The effect of the CH3NH3PbClxI3-x perovskite layer thickness and grain size on its electrophysical and optical properties
Keywords:Perovskite solar cells, photoactive layer, CH3NH3PbClx I3-x, copper phthalocyanine, iodine ions, impedance meter, electron transport layer, hole transport layer
Lead halide perovskite CH3NH3PbClxI3-x thin films are widely used as photoactive layers in perovskite solar cells. CH3NH3PbClxI3-x is a low band gap semiconductor with a broad absorption spectrum and a high conductivity showing excellent compatibility with exciting hole and electron selective layers in terms of electronic energy alignment, which provide efficient charge generation, separation and transport in perovskite solar cells.
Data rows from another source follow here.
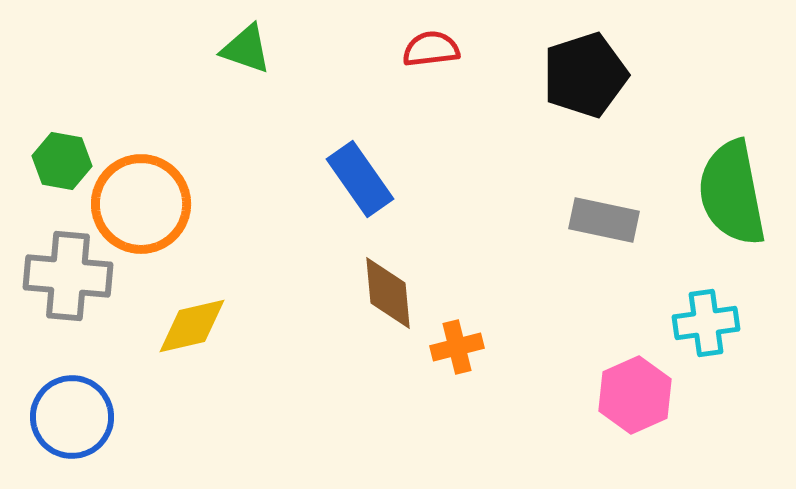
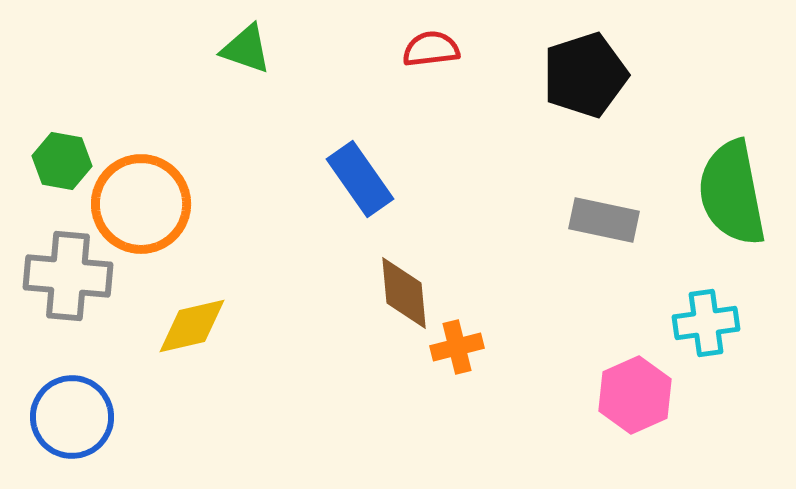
brown diamond: moved 16 px right
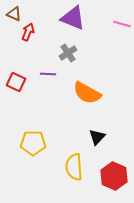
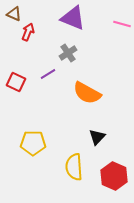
purple line: rotated 35 degrees counterclockwise
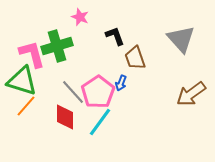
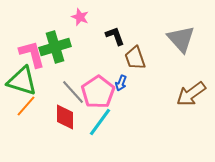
green cross: moved 2 px left, 1 px down
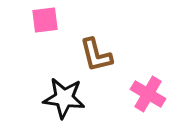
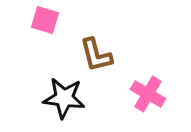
pink square: rotated 24 degrees clockwise
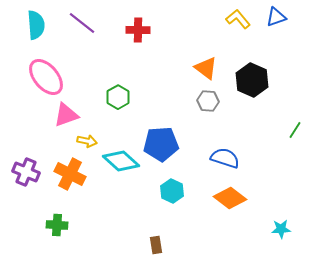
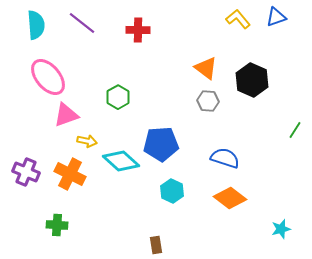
pink ellipse: moved 2 px right
cyan star: rotated 12 degrees counterclockwise
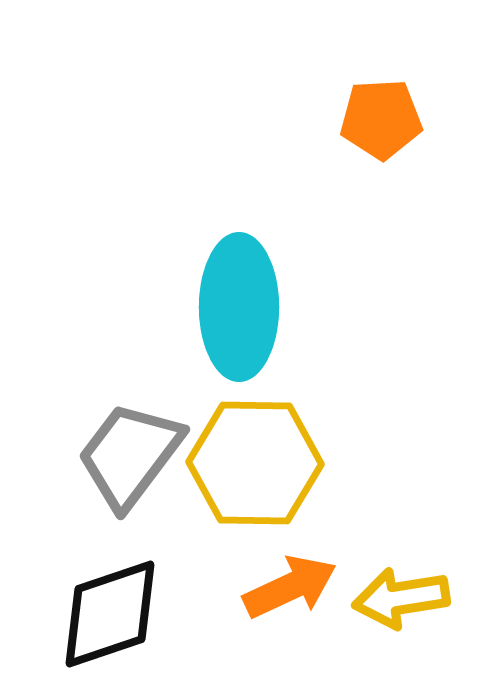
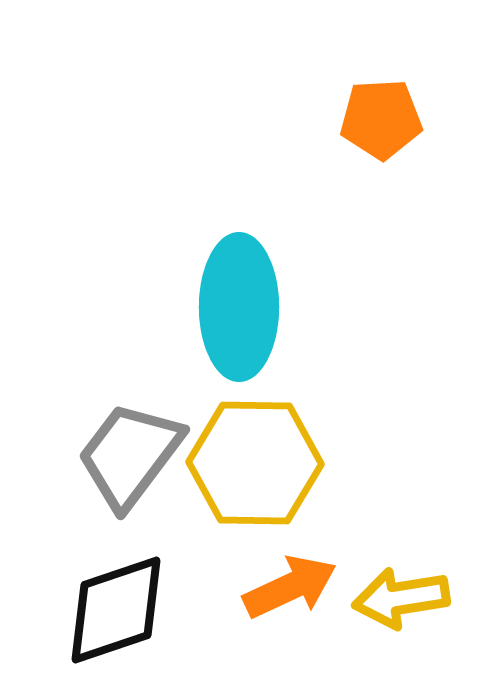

In this paper, CH3NH3PbClxI3-x layers were deposited on the TiO2 surface by one step spin-coating technique from a methylammonium iodide (MAI) and lead chloride (PbCl2) solution. To prepare the perovskite solution, PbCl2 (Sigma-Aldrich) 230 mg of PbCl2 and 394 mg of MAI were dissolved in 1 ml of N, N-Dimethylformamide (Sigma-Aldrich) solvent. As expected, the elevation of the spin-coating rate resulted in CH3NH3PbClxI3-x thickness reduction, which should lead to a decrease in the R3 resistance in CH3NH3PbClxI3-x. However, the impedance spectroscopy revealed that with thickness reduction from 955 nm to 753 nm, the R3 resistance of CH3NH3PbClxI3-x declines from about 2590 Ώ to 2258 Ώ reaching the minimum value at 505 nm. The further decrease in CH3NH3PbClxI3-x thickness increased CH3NH3PbClxI3-x film resistance. The study of CH3NH3PbClxI3-x absorbance and luminescence spectra showed that the change in CH3NH3PbClxI3-x defect density occurred, which explains the decrease in CH3NH3PbClxI3-x resistance. According to the absorbance and luminescence spectroscopy study, the CH3NH3PbClxI3-x thickness reduction led to a decrease in the density of interstitial CH3NH3PbClxI3-x+ defects. CH3NH3PbClxI3-x+ species form deep levels trapping free electrons and as a result, increasing CH3NH3PbClxI3-x resistance. The PSCs based on a 505 nm thick CH3NH3PbClxI3-x layer showed the highest performance with the improved short current density and fill factor. The champion device had a power conversion efficiency of 9.92 %.